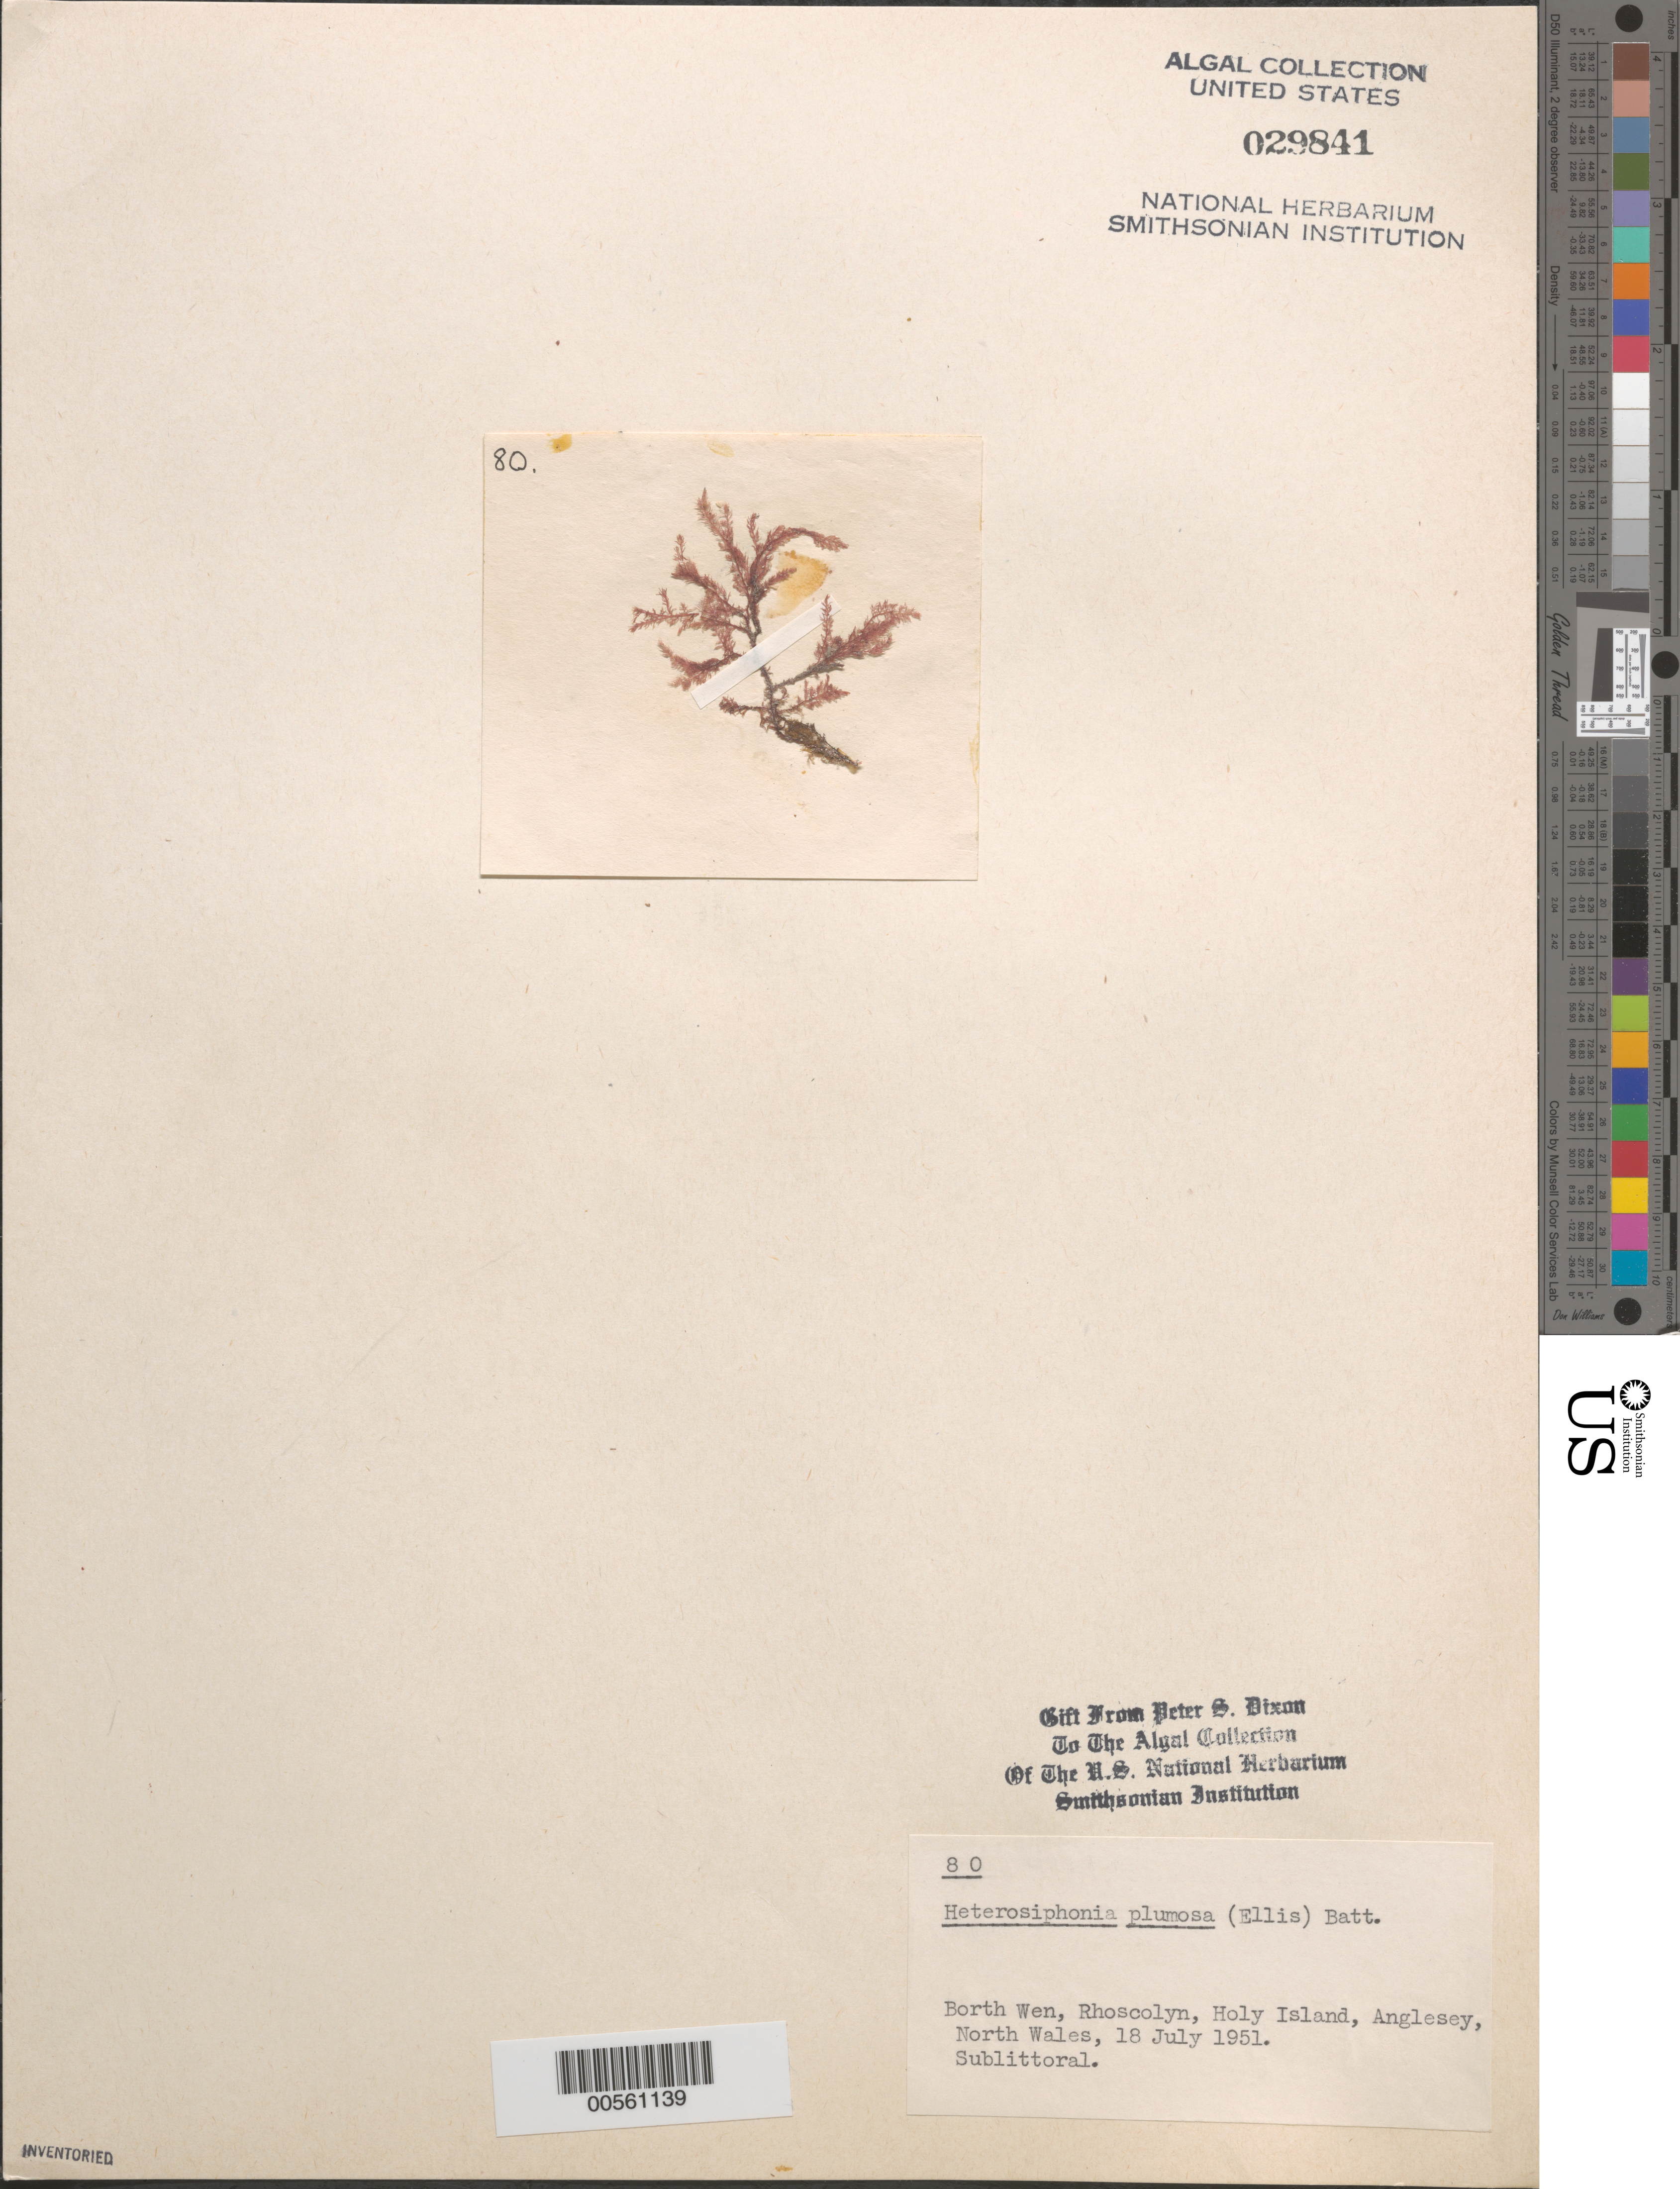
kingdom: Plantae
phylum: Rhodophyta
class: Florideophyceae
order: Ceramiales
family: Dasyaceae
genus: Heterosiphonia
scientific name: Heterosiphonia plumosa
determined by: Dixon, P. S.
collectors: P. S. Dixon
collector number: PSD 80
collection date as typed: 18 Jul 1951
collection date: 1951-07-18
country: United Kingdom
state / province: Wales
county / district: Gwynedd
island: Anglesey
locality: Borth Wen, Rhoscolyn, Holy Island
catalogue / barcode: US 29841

[Written instruction] Return every line of the entries above word for word, omitting the pictures.

[Solution to the exercise]
kingdom: Plantae
phylum: Rhodophyta
class: Florideophyceae
order: Ceramiales
family: Dasyaceae
genus: Heterosiphonia
scientific name: Heterosiphonia plumosa
determined by: Dixon, P. S.
collectors: P. S. Dixon
collector number: PSD 80
collection date as typed: 18 Jul 1951
collection date: 1951-07-18
country: United Kingdom
state / province: Wales
county / district: Gwynedd
island: Anglesey
locality: Borth Wen, Rhoscolyn, Holy Island
catalogue / barcode: US 29841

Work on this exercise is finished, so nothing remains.